Dressew is more than a fabric store, it’s a Vancouver institution. Located on East Hastings, not far from the infamous Main & Hastings intersection, it’s a relic of a past time. The lights are fluorescent, the floor is dingy white linoleum and the place is floor to ceiling full of supplies for sewing, knitting and quilting. On a typical weekday it is buzzing, with bespectacled senior citizens leaning over quilting supplies, well-dressed men in shiny shoes poring over home dec fabrics, girls barely out of their teens dressed like runway models choosing buttons. You might even see a mommy with a sleeping baby on her back.

The place isn’t the best for modern fabrics – although I noticed some Amy Butler and Michael Miller. But if you’re looking to make some clothes or bags, or there are tons of options – canvas, denim, fleece, flannel, bits of leather and a whole aisle of upholstery fabric. But since it’s hard to rummage through fabric with a baby in a carrier, I find the real joy of the store is the bottom floor. Holy cow. Buttons and buttons and buttons in every possible imaginable colour. Another aisle of zippers! Next time I’ll work up the courage to take some photos inside. The buttons would blow your mind. And supplies at rock bottom prices. I picked up a narrow (gridless) self-healing mat for $4.99 and a small quilting ruler for $2.99. I found quilting pins for 99 cents. Extra seam ripper for 25 cents (at my level you can never have too many!)
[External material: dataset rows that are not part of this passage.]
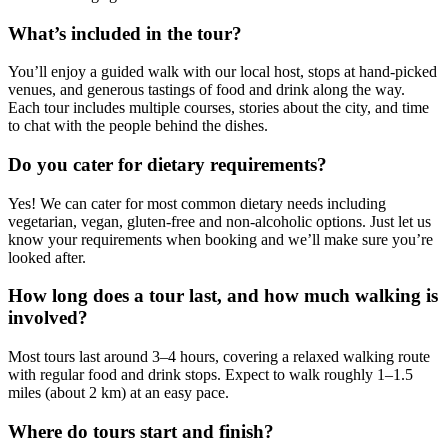
What’s included in the tour?
You’ll enjoy a guided walk with our local host, stops at hand-picked
venues, and generous tastings of food and drink along the way.
Each tour includes multiple courses, stories about the city, and time
to chat with the people behind the dishes.
Do you cater for dietary requirements?
Yes! We can cater for most common dietary needs including
vegetarian, vegan, gluten-free and non-alcoholic options. Just let us
know your requirements when booking and we’ll make sure you’re
looked after.
How long does a tour last, and how much walking is
involved?
Most tours last around 3–4 hours, covering a relaxed walking route
with regular food and drink stops. Expect to walk roughly 1–1.5
miles (about 2 km) at an easy pace.
Where do tours start and finish?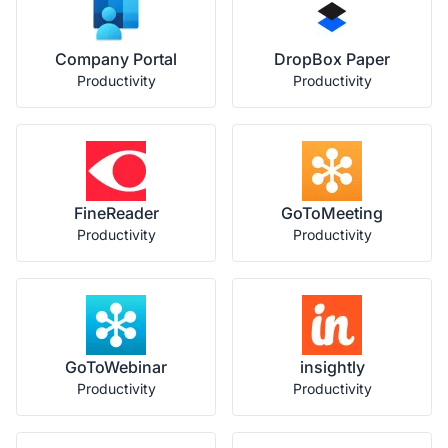
Company Portal
DropBox Paper
Productivity
Productivity
FineReader
GoToMeeting
Productivity
Productivity
GoToWebinar
insightly
Productivity
Productivity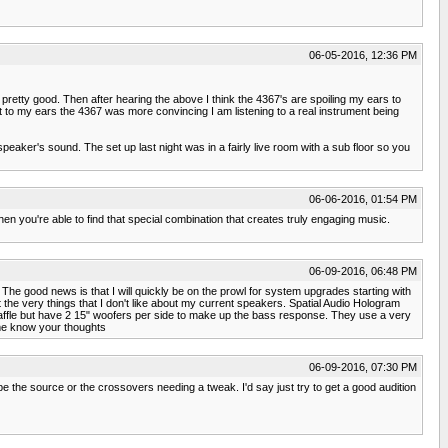
06-05-2016, 12:36 PM
etty good. Then after hearing the above I think the 4367's are spoiling my ears to
 to my ears the 4367 was more convincing I am listening to a real instrument being
speaker's sound. The set up last night was in a fairly live room with a sub floor so you
06-06-2016, 01:54 PM
hen you're able to find that special combination that creates truly engaging music.
06-09-2016, 06:48 PM
The good news is that I will quickly be on the prowl for system upgrades starting with
 the very things that I don't like about my current speakers. Spatial Audio Hologram
 baffle but have 2 15" woofers per side to make up the bass response. They use a very
 me know your thoughts
06-09-2016, 07:30 PM
be the source or the crossovers needing a tweak. I'd say just try to get a good audition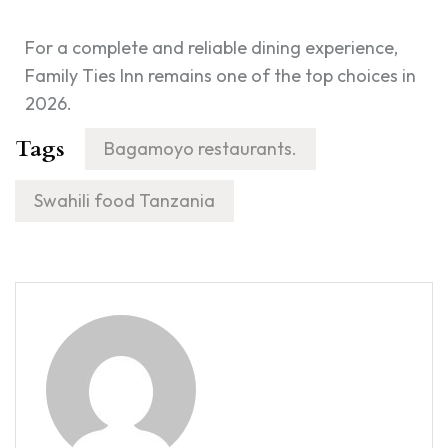
For a complete and reliable dining experience,
Family Ties Inn remains one of the top choices in
2026.
Tags
Bagamoyo restaurants.
Swahili food Tanzania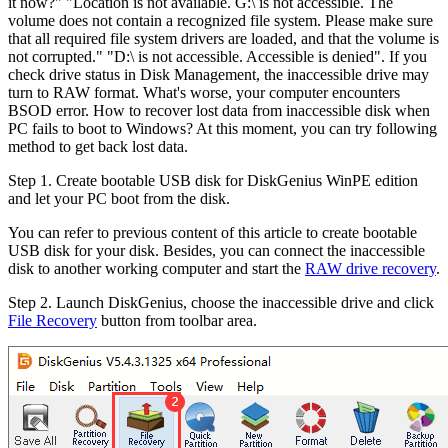
it now?" "Location is not available. G:\ is not accessible. The
volume does not contain a recognized file system. Please make sure
that all required file system drivers are loaded, and that the volume is
not corrupted." "D:\ is not accessible. Accessible is denied". If you
check drive status in Disk Management, the inaccessible drive may
turn to RAW format. What's worse, your computer encounters
BSOD error. How to recover lost data from inaccessible disk when
PC fails to boot to Windows? At this moment, you can try following
method to get back lost data.
Step 1.
Create bootable USB disk for DiskGenius WinPE edition
and let your PC boot from the disk.
You can refer to previous content of this article to create bootable
USB disk for your disk. Besides, you can connect the inaccessible
disk to another working computer and start the
RAW drive recovery
.
Step 2.
Launch DiskGenius, choose the inaccessible drive and click
File Recovery
button from toolbar area.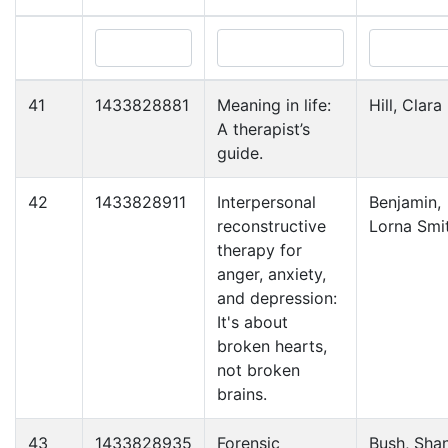
41
1433828881
Meaning in life:
Hill, Clara 
A therapist’s
guide.
42
1433828911
Interpersonal
Benjamin,
reconstructive
Lorna Smi
therapy for
anger, anxiety,
and depression:
It's about
broken hearts,
not broken
brains.
43
1433828935
Forensic
Bush, Sha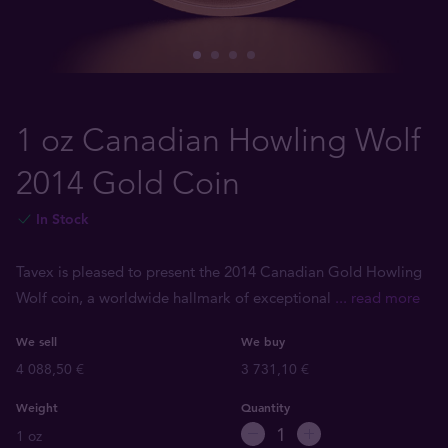
1 oz Canadian Howling Wolf
2014 Gold Coin
In Stock
Tavex is pleased to present the 2014 Canadian Gold Howling
Wolf coin, a worldwide hallmark of exceptional
... read more
We sell
We buy
4 088,50 €
3 731,10 €
Weight
Quantity
1 oz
I’ve heard that Dressew might be closing soon, or that it’s struggling. It isn’t apparent to me from the dozens of people that have been in there the last two times I’ve shopped there. But if it’s true, it will be devastating for the city. I don’t think there’s another store with this variety of stuff in the city limits, let alone the downtown core. I do buy a lot of things online, but I definitely make the effort to support this and other bricks and mortar fabric stores. Online shopping is great, but there are times when you need to feel the fabric, or buy some random supply you didn’t even realise you needed until you saw it on sale for 35 cents.